A Hitherto Unthinkable Restraint

But sooner or later, their amassed leverage – which is the corporate word for debt – was inevitably going to start bringing down the big banks.

Today The Fed is holding an emergency meeting under “expedited procedures.”

The actions to be considered are the discount and advance rate — in other words, interest rates.

The rumored reason is that Credit Suisse may be in trouble — specifically due to writing interest rate swaps, along with a number of other institutions which happens to include pension funds both in the UK and US, none of whom should ever be playing with levered instruments for the simple reason that leverage is everywhere and always speculative.

But of course they are because nobody has ever gone to prison for using leverage as a means to evade requiring the underlying organization to fund pensions adequately with actual money. Why that would cause both firms and governments to have to behave responsibly and we can’t have that.

This sort of act is a ridiculous violation of anything approaching fiduciary responsibility — which is a legal obligation for pension managers, not a suggestion. After all its not their money — its the pensioners’ money and they are charged with prudent management of same, which the use of leverage, especially leverage on a trend 40 years old that cannot reasonably go below zero, is the exact opposite of “prudent.”

Of course the same is true for banks; they have fiduciary responsibilities too, including to the nation as a whole since they have a backstop through the government for depositors. Nobody went to prison last time in 2008 for this crap either, did they?

Never mind that exiting those positions (including at a loss) was clearly prudent in the two years after the US government along with everyone else threw trillions in printed credit into the economy as a result of the pandemic. Anyone with two IQ points to rub together had to expect that to reflect back into inflation and thus higher rates, never mind that its insane to expect that time has no value which is what a “zero rate” policy claims.

Now add to it that the economic report from Friday showed higher core inflation than The Fed and everyone else expected — not lower. In other words the bad news continued, and therefore the only logical “emergency” act is to withdraw even more credit from the system.

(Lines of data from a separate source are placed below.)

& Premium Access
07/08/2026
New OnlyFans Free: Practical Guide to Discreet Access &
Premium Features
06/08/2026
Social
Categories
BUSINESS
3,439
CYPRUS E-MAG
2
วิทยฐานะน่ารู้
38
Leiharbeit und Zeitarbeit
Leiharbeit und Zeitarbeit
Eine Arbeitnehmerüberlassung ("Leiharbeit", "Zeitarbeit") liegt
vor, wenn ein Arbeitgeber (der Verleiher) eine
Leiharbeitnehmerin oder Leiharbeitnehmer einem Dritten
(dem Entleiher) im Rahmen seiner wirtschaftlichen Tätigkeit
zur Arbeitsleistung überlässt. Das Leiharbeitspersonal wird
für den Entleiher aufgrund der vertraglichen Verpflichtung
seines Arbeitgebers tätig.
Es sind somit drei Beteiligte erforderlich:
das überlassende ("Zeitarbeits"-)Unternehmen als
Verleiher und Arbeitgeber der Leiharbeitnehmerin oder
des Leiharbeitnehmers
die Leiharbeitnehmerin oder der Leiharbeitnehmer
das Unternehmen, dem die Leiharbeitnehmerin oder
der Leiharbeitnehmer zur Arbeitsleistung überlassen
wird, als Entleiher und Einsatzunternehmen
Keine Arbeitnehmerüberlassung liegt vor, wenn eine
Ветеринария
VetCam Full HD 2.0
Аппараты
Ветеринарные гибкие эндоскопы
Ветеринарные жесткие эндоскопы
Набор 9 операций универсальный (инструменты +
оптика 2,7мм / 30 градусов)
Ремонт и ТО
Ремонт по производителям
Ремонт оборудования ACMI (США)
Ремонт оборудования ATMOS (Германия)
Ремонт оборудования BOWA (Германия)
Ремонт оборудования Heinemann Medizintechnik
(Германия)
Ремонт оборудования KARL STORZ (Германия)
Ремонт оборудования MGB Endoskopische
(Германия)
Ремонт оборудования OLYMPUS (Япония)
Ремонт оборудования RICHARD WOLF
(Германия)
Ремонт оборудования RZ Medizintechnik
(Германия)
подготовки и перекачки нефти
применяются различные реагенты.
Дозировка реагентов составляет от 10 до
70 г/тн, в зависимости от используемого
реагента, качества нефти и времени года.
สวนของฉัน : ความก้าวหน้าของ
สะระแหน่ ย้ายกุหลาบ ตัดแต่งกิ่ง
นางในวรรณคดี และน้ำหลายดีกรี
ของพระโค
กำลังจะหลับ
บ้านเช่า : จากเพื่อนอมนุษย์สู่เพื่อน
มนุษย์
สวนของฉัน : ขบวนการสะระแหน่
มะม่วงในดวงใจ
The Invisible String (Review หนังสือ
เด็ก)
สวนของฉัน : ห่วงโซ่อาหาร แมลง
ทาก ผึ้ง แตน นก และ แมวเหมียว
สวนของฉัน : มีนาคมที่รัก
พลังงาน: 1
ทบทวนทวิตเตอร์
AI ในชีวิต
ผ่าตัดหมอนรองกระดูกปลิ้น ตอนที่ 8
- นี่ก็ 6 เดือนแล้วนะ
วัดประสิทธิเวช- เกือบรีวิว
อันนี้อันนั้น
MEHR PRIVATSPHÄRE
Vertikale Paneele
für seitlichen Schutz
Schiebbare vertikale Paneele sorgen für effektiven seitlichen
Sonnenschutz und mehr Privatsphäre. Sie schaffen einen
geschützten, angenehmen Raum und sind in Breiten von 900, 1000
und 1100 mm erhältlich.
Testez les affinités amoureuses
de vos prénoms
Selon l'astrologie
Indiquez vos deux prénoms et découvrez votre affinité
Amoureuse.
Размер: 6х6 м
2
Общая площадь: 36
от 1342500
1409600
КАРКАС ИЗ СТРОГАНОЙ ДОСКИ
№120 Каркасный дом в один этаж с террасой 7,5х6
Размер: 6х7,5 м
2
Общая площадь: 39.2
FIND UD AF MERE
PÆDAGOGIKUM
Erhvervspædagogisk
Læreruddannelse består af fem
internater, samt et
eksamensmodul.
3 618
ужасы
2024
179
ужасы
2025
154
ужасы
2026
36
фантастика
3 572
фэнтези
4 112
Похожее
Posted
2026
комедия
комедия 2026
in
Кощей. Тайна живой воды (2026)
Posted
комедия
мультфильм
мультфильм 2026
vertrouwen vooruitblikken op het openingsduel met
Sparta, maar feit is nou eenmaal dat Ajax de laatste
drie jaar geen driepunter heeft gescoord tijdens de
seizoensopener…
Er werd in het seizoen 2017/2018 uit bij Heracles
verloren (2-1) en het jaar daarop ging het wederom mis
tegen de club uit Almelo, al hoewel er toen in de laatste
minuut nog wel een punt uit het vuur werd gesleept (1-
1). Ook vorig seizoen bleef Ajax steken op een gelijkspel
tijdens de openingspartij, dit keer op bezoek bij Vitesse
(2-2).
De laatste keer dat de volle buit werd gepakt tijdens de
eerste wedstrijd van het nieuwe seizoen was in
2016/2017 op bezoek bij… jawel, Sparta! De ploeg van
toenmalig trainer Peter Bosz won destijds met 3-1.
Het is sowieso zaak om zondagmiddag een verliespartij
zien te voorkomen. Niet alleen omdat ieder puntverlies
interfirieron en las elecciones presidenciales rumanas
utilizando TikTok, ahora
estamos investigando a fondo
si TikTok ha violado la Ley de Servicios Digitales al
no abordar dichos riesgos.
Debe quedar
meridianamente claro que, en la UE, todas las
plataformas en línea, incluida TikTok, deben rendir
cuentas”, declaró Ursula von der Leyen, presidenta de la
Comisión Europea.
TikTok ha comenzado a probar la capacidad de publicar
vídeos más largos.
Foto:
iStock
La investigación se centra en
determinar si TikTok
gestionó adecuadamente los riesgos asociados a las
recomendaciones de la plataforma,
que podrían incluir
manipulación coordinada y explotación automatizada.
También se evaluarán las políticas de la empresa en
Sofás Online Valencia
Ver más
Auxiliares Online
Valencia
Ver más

The Fed refused to take the bitter medicine that was necessary back in 2008. They bought a lot more time than I would have imagined by kicking the can down the road, and the Covid lockdowns and “emergency spending measures” appear to have given them an additional two years. But now it’s October, historically a month when the debt chickens come home to roost, and two of the world’s biggest banks, Credit Suisse and Deutsche Bank, have managed to get themselves in seriously deep trouble again, because no one ever stops doing what they’re doing when you prevent them from suffering the consequences of their actions.

While both giant banks are too big to be permitted to fail without significant ramifications through their host countries and the demi-global financial system – which now requires the prefix since the BRICSIA nations have their own system – and both are national flagships, the recent destruction of the energy pipelines suggests the hitherto unthinkable possibility that the Fed might not only be willing to let the banks fail, but perhaps even order the Swiss and German governments to refrain from bailing them out in the interest of furthering the Great Reset.

And both current governments are sufficiently corrupt, and sufficiently ignorant of economics, that they might well accept destructive direction from Washington DC on the subject. The fact that the only member of the Swiss Federal Council who has any grasp of economic matters just resigned last week might even be a sign that an unprecedented action – or rather, lack of action – may be in the offing.

This suggests that the next big economics battle will be the nationalization of banks and money vs centralized demi-global banking and a single digital currency for the former West.